─── DATASET RECORDS ───

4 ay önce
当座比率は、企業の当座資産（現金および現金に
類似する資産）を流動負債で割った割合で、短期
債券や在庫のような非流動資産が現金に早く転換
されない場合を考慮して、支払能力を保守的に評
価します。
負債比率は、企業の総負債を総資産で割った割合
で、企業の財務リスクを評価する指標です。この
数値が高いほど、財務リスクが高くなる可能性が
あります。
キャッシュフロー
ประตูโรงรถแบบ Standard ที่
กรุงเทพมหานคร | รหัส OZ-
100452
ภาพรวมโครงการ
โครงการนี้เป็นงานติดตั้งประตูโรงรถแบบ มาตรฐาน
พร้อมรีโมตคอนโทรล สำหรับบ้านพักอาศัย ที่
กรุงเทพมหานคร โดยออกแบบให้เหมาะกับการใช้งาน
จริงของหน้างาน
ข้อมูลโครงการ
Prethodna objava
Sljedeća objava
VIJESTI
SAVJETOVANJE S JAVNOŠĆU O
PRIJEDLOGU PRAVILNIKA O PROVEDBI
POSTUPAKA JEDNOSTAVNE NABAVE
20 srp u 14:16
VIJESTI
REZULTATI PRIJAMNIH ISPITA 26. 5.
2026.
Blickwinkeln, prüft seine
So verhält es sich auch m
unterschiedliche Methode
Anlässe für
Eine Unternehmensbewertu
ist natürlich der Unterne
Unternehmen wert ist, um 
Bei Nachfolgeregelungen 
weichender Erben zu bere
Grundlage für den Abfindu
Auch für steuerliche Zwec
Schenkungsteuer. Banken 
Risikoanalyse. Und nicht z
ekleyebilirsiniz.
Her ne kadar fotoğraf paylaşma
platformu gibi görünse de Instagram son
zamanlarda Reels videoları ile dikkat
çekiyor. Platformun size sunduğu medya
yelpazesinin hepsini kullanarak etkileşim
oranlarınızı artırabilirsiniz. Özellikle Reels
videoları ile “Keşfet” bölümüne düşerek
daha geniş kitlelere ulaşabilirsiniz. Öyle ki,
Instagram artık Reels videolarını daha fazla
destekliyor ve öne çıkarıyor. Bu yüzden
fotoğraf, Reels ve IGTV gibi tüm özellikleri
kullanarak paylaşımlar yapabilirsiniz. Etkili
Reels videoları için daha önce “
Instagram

───

## ASSIGNMENT
Reproduce exactly the entries above, limited to the lines from the one with "กรุงเทพมหานคร โดยออก" through the one with "yelpazesinin hepsini kullanarak etkileşim", both included.

## REPLY TO THE TASK
กรุงเทพมหานคร โดยออกแบบให้เหมาะกับการใช้งาน
จริงของหน้างาน
ข้อมูลโครงการ
Prethodna objava
Sljedeća objava
VIJESTI
SAVJETOVANJE S JAVNOŠĆU O
PRIJEDLOGU PRAVILNIKA O PROVEDBI
POSTUPAKA JEDNOSTAVNE NABAVE
20 srp u 14:16
VIJESTI
REZULTATI PRIJAMNIH ISPITA 26. 5.
2026.
Blickwinkeln, prüft seine
So verhält es sich auch m
unterschiedliche Methode
Anlässe für
Eine Unternehmensbewertu
ist natürlich der Unterne
Unternehmen wert ist, um 
Bei Nachfolgeregelungen 
weichender Erben zu bere
Grundlage für den Abfindu
Auch für steuerliche Zwec
Schenkungsteuer. Banken 
Risikoanalyse. Und nicht z
ekleyebilirsiniz.
Her ne kadar fotoğraf paylaşma
platformu gibi görünse de Instagram son
zamanlarda Reels videoları ile dikkat
çekiyor. Platformun size sunduğu medya
yelpazesinin hepsini kullanarak etkileşim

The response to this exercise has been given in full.